The algorithm results in greater tree diversity, which (again) trades a higher
bias for a lower variance, generally yielding an overall better model.

### Feature importance

Yet another great quality of random forests is that they make it easy to
measure the relative importance of each feature. Scikit-Learn measures a
feature’s importance by looking at how much the tree nodes that use that
feature reduce impurity on average, across all trees in the forest. More
precisely, it is a weighted average, where each node’s weight is equal to the
number of training samples that are associated with it.

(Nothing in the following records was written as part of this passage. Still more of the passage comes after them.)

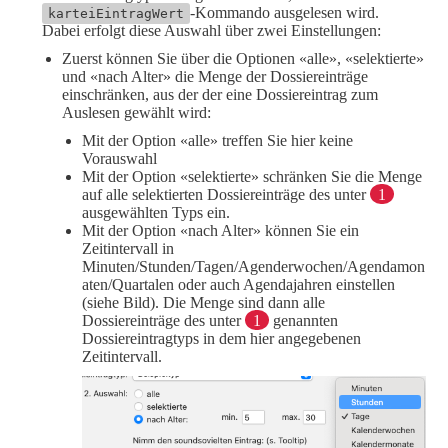
-Kommando ausgelesen wird.
karteiEintragWert
Dabei erfolgt diese Auswahl über zwei Einstellungen:
Zuerst können Sie über die Optionen «alle», «selektierte»
und «nach Alter» die Menge der Dossiereinträge
einschränken, aus der der eine Dossiereintrag zum
Auslesen gewählt wird:
Mit der Option «alle» treffen Sie hier keine
Vorauswahl
Mit der Option «selektierte» schränken Sie die Menge
auf alle selektierten Dossiereinträge des unter
1
ausgewählten Typs ein.
Mit der Option «nach Alter» können Sie ein
Zeitintervall in
Minuten/Stunden/Tagen/Agenderwochen/Agendamon
aten/Quartalen oder auch Agendajahren einstellen
(siehe Bild). Die Menge sind dann alle
Dossiereinträge des unter
1
genannten
Dossiereintragtyps in dem hier angegebenen
Zeitintervall.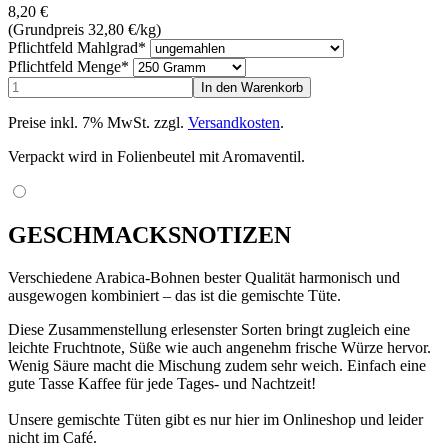
8,20
€
(Grundpreis 32,80
€
/kg)
Pflichtfeld
Mahlgrad
*
Pflichtfeld
Menge
*
Preise inkl. 7% MwSt. zzgl.
Versandkosten
.
Verpackt wird in Folienbeutel mit Aromaventil.
GESCHMACKSNOTIZEN
Verschiedene Arabica-Bohnen bester Qualität harmonisch und
ausgewogen kombiniert – das ist die gemischte Tüte.
Diese Zusammenstellung erlesenster Sorten bringt zugleich eine
leichte Fruchtnote, Süße wie auch angenehm frische Würze hervor.
Wenig Säure macht die Mischung zudem sehr weich. Einfach eine
gute Tasse Kaffee für jede Tages- und Nachtzeit!
Unsere gemischte Tüten gibt es nur hier im Onlineshop und leider
nicht im Café.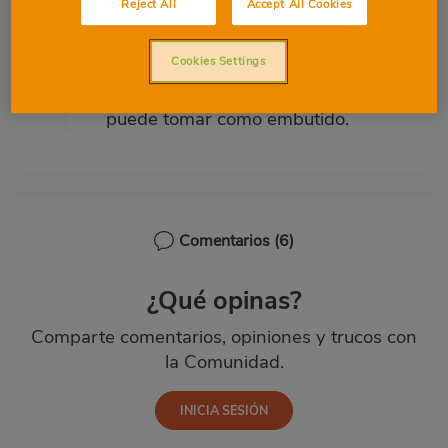
Reject All
Accept All Cookies
Horno o airfryer 15 minutos
180° dejar reposar dentro 5
Cookies Settings
minutos más. Esperar a que se
enfríe y cortar finas lonchas, se
puede tomar como embutido.
Comentarios
(6)
¿Qué opinas?
Comparte comentarios, opiniones y trucos con
la Comunidad.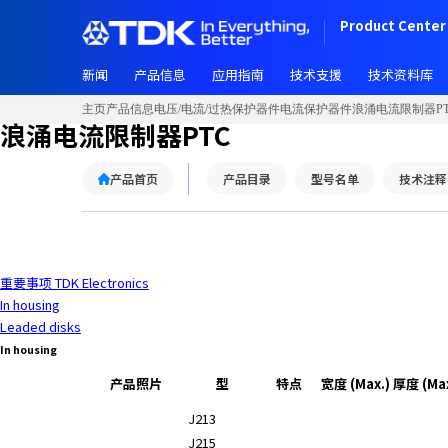
W
Product Center 
e
l
新闻
产品信息
应用指南
技术支援
技术资料库
c
o
主页
产品信息
电压/电流/过热保护器件
电流保护器件
浪涌电流限制器PT
m
浪涌电流限制器PTC
e
t
产品首页
产品目录
型号名单
技术注释
o
A
l
l
i
重要事项 TDK Electronics
n
In housing
O
Leaded disks
n
In housing
e
A
产品照片
型
特点
宽度 (Max.)
厚度 (Max
c
J213
c
J215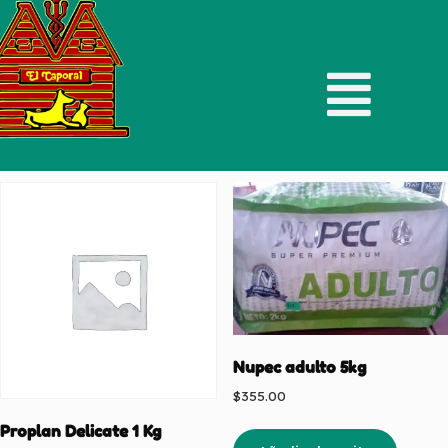
Mostrando todos los 2 resultados
Nupec adulto 5kg
$
355.00
Proplan Delicate 1 Kg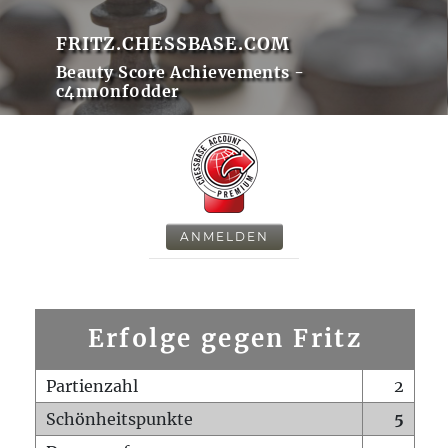
FRITZ.CHESSBASE.COM
Beauty Score Achievements -
c4nn0nf0dder
ANMELDEN
Erfolge gegen Fritz
Partienzahl
2
Schönheitspunkte
5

Scikit-Learn computes this score automatically for each feature after training,
then it scales the results so that the sum of all importances is equal to 1. 



## Boosting

Boosting (originally called hypothesis boosting) refers to any ensemble
method that can combine several weak learners into a strong learner. The
general idea of most boosting methods is to train predictors sequentially, each
trying to correct its predecessor.

### AdaBoost

One way for a new predictor to correct its predecessor is to pay a bit more
attention to the training instances that the predecessor underfit. This results in
new predictors focusing more and more on the hard cases. This is the
technique used by AdaBoost.

For example, when training an AdaBoost classifier, the algorithm first trains
a base classifier (such as a decision tree) and uses it to make predictions on
the training set. The algorithm then increases the relative weight of
misclassified training instances. Then it trains a second classifier, using the
updated weights, and again makes predictions on the training set, updates the
instance weights, and so on.

### Gradient Boosting

Just like AdaBoost, gradient boosting works by sequentially adding predictors to an
ensemble, each one correcting its predecessor. However, instead of tweaking
the instance weights at every iteration like AdaBoost does, this method tries
to fit the new predictor to the residual errors made by the previous predictor.

## Stacking

Stacking is based on a simple idea: instead of
using trivial functions (such as hard voting) to aggregate the predictions of all
predictors in an ensemble, why don’t we train a model to perform this
aggregation?

For more details, we have 3 predictors and each of them generates a different
out for a task. Our mission is aggregate the predictions to get the final prediction.
But, different from trivial function (hard voting, softvoting,..), we build an model
which generate output from outputs of previous models.